Yesterday, we were told some very disturbing news. The day before something so sad happened and I just wanted Ryan home so I could hold on to him. Neither of these I can really share... not yet anyways. It's been a heart wrenching, infuriating, and hard few days.
Over the past week or so a veil has been lifted. Or maybe it's all the microburst storms that come through the skies above that send excruciating pain throughout my entire body sometimes days before they even come. Suddenly, I don't feel as strong anymore. Something inside me was hiding reality in a thin glass box. A little crack here. Another crack there. Over this past week it has slowly shattered. For both of us. Like a ticking time bomb. The pain is too much both physically and emotionally. There are psychological issues surfacing that can't be overcome no matter how strong we are. We are terrified. Why did my baby have to die? Why does the pain have to hurt so bad? How can I ever be happy after knowing what I now know? The dark cloud that follows me around making everything darker. Little things seem overwhelming to us. Everything is SO. MUCH. HARDER. NOW. I guess I really thought it would get easier. I thought the physical pain would be gone by now. Perhaps the "I can walk and toilet myself" high is wearing off and I'm not hitting any new milestones. This might be it. This might be my new normal.
Truthfully, when I run it hurts my knees so bad, crap is this going to cause another problem. When I roll over in bed my body throbs. My heart, oh my heart. My heart is broken. My passion is now replaced by fear. My make up is always tear streaked. Issues. I have issues.
I ask my physical therapists if I should plan on being in pain forever. "I don't know", they always answer me. When I was younger I had to help with the family lawn mowing business because my Dad was a school teacher and this helped our family make more money. I mowed a lot of elderly people's lawns. 90% of them scared the sh!t out of me because they were so mean and awnry. As I got older I learned that their entire bodies were probably in pain causing them to not really care about how pleasant they seemed. I'm only 31. Does this mean by age 40 I'm going to be mean and scare people? It's definitely a possibility. We still eat most of our meals in our bed because it's the most comfortable and any chance we have to put our legs up I jump on. (Gross, I know!) We got 5 letters from the DMV in the mail today. One addressed to Colum, one to Finn, 2 to Ryan, and 1 to me. Ryan opened 1 of them. They are just letting us know that Thomas R Ainsworth was not insured. And they'd like us to send them all of our medical statements (Seriously buckets and buckets of them) to them. After we send them our itemized hospital statements, they will therefore suspend Thomas' driving license. Bravo DMV, Bravo! Are you freaking kidding me! 7 months later and you are considering suspending the meth using, "CELL PHONE DROPPING", median jumping asshole's license. Only after we spend hours sending you copies of our medical statements, let me get my handicap ass right on top of that, because this must be completed within (10) days.
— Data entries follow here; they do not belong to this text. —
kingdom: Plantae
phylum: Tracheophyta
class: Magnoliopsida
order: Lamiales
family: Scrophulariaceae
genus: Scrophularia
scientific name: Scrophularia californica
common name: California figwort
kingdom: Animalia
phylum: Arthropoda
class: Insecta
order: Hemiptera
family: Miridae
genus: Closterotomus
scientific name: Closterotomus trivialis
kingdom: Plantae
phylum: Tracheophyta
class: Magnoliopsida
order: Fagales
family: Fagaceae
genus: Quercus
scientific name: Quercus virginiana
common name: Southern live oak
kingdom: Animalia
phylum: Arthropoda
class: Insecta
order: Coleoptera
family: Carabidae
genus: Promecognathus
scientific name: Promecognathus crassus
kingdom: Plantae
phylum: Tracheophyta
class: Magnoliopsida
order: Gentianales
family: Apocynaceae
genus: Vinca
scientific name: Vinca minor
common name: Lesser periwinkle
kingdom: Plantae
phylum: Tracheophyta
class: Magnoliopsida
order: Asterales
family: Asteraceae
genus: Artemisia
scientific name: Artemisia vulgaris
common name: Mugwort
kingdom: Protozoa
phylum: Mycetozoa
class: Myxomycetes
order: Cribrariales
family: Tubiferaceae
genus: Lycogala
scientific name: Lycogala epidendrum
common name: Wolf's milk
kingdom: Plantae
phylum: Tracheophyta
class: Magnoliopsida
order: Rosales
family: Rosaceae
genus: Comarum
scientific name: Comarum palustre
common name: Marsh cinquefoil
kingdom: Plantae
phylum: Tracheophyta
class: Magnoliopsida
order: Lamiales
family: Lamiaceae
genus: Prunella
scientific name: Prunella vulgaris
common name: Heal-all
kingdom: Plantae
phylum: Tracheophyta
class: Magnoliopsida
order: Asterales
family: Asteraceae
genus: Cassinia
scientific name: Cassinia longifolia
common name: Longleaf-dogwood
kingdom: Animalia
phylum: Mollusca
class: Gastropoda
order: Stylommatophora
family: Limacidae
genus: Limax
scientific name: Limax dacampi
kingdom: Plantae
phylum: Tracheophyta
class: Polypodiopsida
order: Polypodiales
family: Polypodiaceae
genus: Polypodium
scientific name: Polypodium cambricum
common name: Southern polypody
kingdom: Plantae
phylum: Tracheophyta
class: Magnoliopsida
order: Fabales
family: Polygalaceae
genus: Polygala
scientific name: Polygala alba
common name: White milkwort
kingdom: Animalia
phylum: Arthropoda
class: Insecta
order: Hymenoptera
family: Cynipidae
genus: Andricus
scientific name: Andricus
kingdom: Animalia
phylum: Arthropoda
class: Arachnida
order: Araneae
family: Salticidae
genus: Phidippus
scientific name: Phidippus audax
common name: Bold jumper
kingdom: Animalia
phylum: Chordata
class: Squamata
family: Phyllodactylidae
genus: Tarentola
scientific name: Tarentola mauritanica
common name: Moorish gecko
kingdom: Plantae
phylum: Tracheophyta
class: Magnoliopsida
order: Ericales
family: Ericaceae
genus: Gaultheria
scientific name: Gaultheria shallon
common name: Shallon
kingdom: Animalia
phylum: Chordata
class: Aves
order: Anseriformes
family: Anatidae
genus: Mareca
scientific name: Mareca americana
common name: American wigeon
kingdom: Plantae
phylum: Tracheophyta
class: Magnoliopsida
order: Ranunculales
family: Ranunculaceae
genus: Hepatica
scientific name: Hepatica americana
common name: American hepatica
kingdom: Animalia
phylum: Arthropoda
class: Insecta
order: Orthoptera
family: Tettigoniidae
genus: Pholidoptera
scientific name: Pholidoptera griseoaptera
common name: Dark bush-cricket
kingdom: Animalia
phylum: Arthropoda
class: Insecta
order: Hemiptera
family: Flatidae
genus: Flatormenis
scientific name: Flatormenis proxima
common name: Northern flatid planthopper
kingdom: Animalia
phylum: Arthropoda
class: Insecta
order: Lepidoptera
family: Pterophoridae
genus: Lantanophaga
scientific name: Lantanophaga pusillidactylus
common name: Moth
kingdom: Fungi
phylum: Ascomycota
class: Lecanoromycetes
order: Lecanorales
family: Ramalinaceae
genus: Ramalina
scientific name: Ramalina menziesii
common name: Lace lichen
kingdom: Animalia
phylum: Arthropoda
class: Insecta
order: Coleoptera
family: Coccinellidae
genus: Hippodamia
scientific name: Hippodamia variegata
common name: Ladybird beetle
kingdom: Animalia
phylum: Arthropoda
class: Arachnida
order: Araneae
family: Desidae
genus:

Finn came into our bedroom while Ryan was at work the other day and was carrying his sippy cup by his teeth. He grabbed it with his hands while he asked, "Mom remember when Colum used to do this?". I melted. The very next day he came in making that clucking sound when you put your tongue to the top of your mouth and said, "I remember Colum always doing this". I always talk to him about Colum and point out things that remind me of Colum and he always says "oh yeah" or "uh-huh". I'd given up hope of him initiating a memory he had of his own like this. It's been over 7 months since he's seen and played with his baby brother and I don't want him to ever forget him. We are so grateful Finn didn't get badly hurt in the accident. I'm so glad he still has a chance at a normal life and doesn't have to suffer physical pain.
Things will get better. Deep down I know they will, they have to. Just a little bump in the road.